Songs and Stories from The Great Depression, A New Musical Revue
In the 1930's, an era with no TIVO, Twitter, or texting, the radio was treasured possession and a popular song stayed popular for months, not days. Much of that decade is tucked in someone else's memory now, but over the past few months, the economic disaster of the '30's has re-inserted itself into our daily lives. News broadcasts regularly bring up the Great Depression, with questions about whetherf today's unemployment, stock market and home losses, will compare to those traumatic days.
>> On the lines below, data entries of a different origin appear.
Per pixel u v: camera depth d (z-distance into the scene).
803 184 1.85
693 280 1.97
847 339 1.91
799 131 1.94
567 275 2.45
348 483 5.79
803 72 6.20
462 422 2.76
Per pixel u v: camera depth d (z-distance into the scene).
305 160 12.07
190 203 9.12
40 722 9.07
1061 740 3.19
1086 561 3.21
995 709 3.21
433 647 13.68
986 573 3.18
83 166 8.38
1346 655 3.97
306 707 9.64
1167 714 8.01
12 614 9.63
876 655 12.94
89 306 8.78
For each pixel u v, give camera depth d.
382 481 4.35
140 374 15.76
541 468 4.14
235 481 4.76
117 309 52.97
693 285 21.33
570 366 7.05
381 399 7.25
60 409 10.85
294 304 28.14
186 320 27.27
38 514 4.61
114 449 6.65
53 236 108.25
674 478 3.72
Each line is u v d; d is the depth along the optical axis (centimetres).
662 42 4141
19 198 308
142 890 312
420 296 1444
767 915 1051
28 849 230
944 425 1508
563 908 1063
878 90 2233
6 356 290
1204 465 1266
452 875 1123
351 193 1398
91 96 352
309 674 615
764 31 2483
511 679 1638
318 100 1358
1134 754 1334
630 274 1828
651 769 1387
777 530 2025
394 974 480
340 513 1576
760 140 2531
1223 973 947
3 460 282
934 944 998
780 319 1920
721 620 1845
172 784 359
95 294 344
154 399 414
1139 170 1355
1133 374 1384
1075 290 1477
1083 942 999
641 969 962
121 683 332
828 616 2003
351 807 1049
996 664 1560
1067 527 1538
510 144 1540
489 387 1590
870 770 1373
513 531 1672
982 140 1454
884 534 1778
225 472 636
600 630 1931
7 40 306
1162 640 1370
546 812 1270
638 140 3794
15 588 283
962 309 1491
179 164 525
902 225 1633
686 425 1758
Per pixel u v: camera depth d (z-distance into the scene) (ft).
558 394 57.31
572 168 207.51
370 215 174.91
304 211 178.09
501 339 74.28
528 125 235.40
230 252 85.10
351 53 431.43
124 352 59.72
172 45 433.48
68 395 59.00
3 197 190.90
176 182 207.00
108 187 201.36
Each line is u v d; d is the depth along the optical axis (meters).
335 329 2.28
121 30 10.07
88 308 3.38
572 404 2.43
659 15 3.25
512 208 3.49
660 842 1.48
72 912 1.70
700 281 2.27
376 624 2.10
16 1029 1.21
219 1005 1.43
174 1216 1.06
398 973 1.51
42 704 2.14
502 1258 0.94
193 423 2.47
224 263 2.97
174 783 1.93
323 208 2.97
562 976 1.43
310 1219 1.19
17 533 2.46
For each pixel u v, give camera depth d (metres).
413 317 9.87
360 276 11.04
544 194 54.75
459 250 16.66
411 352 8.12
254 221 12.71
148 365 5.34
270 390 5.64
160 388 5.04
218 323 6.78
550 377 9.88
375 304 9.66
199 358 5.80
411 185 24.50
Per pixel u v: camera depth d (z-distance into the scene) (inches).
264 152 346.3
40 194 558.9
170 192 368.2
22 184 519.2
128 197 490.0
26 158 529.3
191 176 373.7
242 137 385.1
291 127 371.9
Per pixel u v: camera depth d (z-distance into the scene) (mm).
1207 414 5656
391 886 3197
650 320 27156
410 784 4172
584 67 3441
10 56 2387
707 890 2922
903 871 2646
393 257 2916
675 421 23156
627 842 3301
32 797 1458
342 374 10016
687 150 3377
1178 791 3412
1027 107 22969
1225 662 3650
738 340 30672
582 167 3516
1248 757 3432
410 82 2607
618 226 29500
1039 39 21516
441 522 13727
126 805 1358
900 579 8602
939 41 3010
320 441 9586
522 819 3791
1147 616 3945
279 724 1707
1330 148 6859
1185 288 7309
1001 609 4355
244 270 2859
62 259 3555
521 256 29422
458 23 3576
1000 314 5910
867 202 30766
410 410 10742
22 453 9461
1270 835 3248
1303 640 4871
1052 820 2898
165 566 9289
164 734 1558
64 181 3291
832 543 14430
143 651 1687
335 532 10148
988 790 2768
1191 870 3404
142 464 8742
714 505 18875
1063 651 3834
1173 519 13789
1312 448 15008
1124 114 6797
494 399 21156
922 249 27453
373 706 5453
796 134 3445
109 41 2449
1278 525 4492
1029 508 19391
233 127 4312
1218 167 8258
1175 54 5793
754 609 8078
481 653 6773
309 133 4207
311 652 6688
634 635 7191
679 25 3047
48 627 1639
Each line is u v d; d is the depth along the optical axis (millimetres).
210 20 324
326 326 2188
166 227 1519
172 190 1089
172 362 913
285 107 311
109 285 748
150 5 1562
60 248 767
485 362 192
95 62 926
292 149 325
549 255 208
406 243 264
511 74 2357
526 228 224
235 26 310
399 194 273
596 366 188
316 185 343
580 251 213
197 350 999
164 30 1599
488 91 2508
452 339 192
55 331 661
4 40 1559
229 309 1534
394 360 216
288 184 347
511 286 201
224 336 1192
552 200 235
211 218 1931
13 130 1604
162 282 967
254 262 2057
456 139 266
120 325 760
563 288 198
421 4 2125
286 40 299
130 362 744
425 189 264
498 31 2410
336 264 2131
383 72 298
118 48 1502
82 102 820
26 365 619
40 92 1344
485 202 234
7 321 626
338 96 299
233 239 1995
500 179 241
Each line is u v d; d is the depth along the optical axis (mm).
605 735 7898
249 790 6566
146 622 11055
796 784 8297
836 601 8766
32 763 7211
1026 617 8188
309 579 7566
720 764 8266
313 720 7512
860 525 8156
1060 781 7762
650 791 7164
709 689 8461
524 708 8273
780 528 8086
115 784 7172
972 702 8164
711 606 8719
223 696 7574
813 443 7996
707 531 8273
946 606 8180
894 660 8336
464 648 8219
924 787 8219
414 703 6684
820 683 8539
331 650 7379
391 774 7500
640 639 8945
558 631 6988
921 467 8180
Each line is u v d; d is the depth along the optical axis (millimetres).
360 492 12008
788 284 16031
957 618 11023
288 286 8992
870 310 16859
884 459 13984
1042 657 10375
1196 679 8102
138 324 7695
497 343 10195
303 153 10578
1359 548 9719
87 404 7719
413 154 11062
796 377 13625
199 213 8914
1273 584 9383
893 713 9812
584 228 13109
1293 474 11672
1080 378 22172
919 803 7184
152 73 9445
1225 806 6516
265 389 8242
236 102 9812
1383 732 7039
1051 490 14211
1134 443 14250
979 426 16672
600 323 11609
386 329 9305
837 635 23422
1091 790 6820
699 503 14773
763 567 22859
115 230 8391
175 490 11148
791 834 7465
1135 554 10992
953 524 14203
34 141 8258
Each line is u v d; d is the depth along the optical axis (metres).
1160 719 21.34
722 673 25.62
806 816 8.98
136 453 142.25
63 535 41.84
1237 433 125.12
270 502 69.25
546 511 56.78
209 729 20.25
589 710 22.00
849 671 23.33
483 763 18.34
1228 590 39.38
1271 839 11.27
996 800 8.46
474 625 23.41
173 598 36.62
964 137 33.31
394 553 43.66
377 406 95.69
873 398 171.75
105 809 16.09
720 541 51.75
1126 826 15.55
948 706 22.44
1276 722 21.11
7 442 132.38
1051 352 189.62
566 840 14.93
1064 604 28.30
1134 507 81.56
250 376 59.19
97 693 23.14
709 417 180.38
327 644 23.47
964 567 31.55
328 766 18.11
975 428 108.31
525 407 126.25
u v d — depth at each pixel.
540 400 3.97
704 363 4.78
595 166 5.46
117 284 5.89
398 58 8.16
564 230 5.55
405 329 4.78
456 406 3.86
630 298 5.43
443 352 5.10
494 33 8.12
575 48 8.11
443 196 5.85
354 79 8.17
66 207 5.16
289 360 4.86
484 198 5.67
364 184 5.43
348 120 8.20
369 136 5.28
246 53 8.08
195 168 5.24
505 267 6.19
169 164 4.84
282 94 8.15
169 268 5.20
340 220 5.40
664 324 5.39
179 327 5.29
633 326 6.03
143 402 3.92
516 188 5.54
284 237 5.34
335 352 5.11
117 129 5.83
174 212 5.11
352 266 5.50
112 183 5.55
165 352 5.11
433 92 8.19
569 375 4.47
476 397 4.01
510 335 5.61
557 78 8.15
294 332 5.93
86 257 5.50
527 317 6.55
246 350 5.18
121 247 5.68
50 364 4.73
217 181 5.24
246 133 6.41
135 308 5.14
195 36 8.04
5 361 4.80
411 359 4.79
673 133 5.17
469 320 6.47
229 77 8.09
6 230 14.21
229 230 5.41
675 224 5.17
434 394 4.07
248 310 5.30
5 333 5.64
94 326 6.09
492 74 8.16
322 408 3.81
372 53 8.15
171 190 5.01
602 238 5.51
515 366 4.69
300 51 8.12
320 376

When producer Max Weintraub and creator/director Bill Daugherty (When the Lights Go On Again) looked for a musical time capsule tracing how Americans coped with a crisis, they turned to the Great Depression's made-to-order anthem, "Brother, Can You Spare a Dime?" Hollywood and Tin Pan Alley provided scores of songs. The problem was which to choose, and to their credit, they included many less well-known tunes with the familiar ones. The scanty plot is a timeline through that decade: a narration of short radio broadcasts by the Roosevelts, Herbert Hoover, Eddie Cantor, and Will Rogers; with readings, pleading and often desperate letters to Eleanor Roosevelt. These lead into groupings of songs for the six energetic singers.
The show opens with Bill Daugherty evoking Rudy Vallee singing into a megaphone, "I'm In the Market For You" on the eve of Black Tuesday, October 29, 1929. It is a hint of a carefree time when stocks and romance were riding high together. And then the crash.
At first, many thought it was short-term, trouble that's just a bubble soon to burst, as Christina Morell and Alexander Elisa claim in "Let's Have Another Cup of Coffee." Jennifer Newberry gives a nod to kittenish Helen Kane with her winning, "I'm An Unemployed Sweetheart." The songs build with intensity as economic condition worsen abd spread, creating breadlines that are exacerbated in the Dust Bowl. As the dark days of the Depression continue, so the songs get darker, peaking with Alexander Elisa's baritone selling a desperate "Dusty Road."
In the title song, a man who had worked hard all his life must now ask a stranger on the street for compassion and a dime. He calls him "Brother" hoping he will sympathize. In frustration, he restates his case in a moody minor key with a driving rhythm, finally ending with an outpouring of anger — the final "Can you spare a dime?" soaring in fury and failure. It's a powerful song, and Bill Daugherty delivers it robustly, but unfortunately does not e strike that pitch of anger at the end. Deborah Tranelli, with a close grasp of her character, follows with the woman's angle, pleading for her disenfranchised man with a compelling "My Forgotten Man."
Act Two opens with a sardonic suggestion to "Get Happy" Hobos take to the rails and some women to street corners. Tranelli morphs into the hard working women who can't catch a break, giving a Ruth Etting flair to "Sittin' On A Rubbish Can" and later "Ten Cents A Dance." Christina Morell gives her all, hawking, "Cigarettes, Cigars" and ending with the claim that despite everything, "I never lost sight of who I was and where I came from."
The chronological time-table tells the story but results in a top-heavy dark song list that ignores the humor also available in pop songs. At the end, there is a sudden jump back to 1933 when FDR's National Recovery Act gave hope to millions. Admittedly, this leap provides space for a few needed optimistic tunes, like "The Clouds Will Soon Roll By" and "Happy Days Are Here Again.".It is, however, awkward and signals a precipitous end to the show.
Will Brother, Can You Spare a Dime? hit pay dirt for its creators? On the plus side is relevance, solid songs, some notable performances, particularly by the women, and an unpretentious honesty. We're always saying that life is so much more complicated now, but maybe it's not. Maybe it all comes down to caring and surviving.